The team confirmed the heartbeat’s role using engineered cardiac tissues made from rat cells. Injected cancer cells grew better in artificial tissue that was beating like a standard heart than in still tissue.
Did you know? Nearly four in ten new cancer cases might be preventable
In an analysis published earlier this year, the World Health Organization found that 37 percent of global cancer diagnoses in 2022 were linked to preventable causes, including tobacco smoking, infection and alcohol consumption.
“Our findings show that the heart’s pulsation is not merely a physiological function but may act as a natural suppressor of tumor growth,” says study co-author Serena Zacchigna, a clinician-scientist at the University of Trieste in Italy, in a statement. “This suggests that the cardiac environment is unfavorable to cancer cells not only for immunological or metabolic reasons, but also because its continuous mechanical activity physically constrains their expansion.”
What’s more, Zacchigna and her colleagues found that mechanical stress promoted a protein in cancer cells called Nesprin-2, which can modify DNA in response to an outside factor.

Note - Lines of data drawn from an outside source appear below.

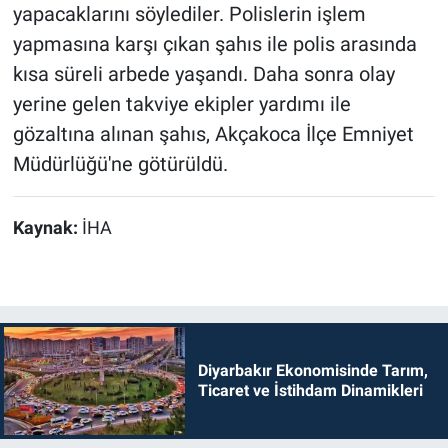
yapacaklarını söylediler. Polislerin işlem
yapmasına karşı çıkan şahıs ile polis arasında
kısa süreli arbede yaşandı. Daha sonra olay
yerine gelen takviye ekipler yardımı ile
gözaltına alınan şahıs, Akçakoca İlçe Emniyet
Müdürlüğü'ne götürüldü.
Kaynak:
İHA
Diyarbakır Ekonomisinde Tarım,
Ticaret ve İstihdam Dinamikleri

This is called an epigenetic mechanism. Turning off Nesprin-2 in cancer cells allowed them to grow and spread in beating hearts.
“What’s really striking is this link they provide between mechanical load and epigenetic regulation. They show that these physical forces can directly alter gene expression in cancer cells, which is a powerful concept that extends beyond cardiology,” says Javid Moslehi, a cardiologist at the University of California, San Francisco, who was not involved in the study, to STAT.
Now, the research team is looking into whether the heart’s mechanical forces could be replicated elsewhere in the body, such as the skin and breast, to prevent tumor growth beyond the blood-pumping organ, Zacchigna tells Rachel Fieldhouse at Nature. They’re also investigating if diseases that put additional pressure on the heart, like high blood pressure, might help protect against cancer.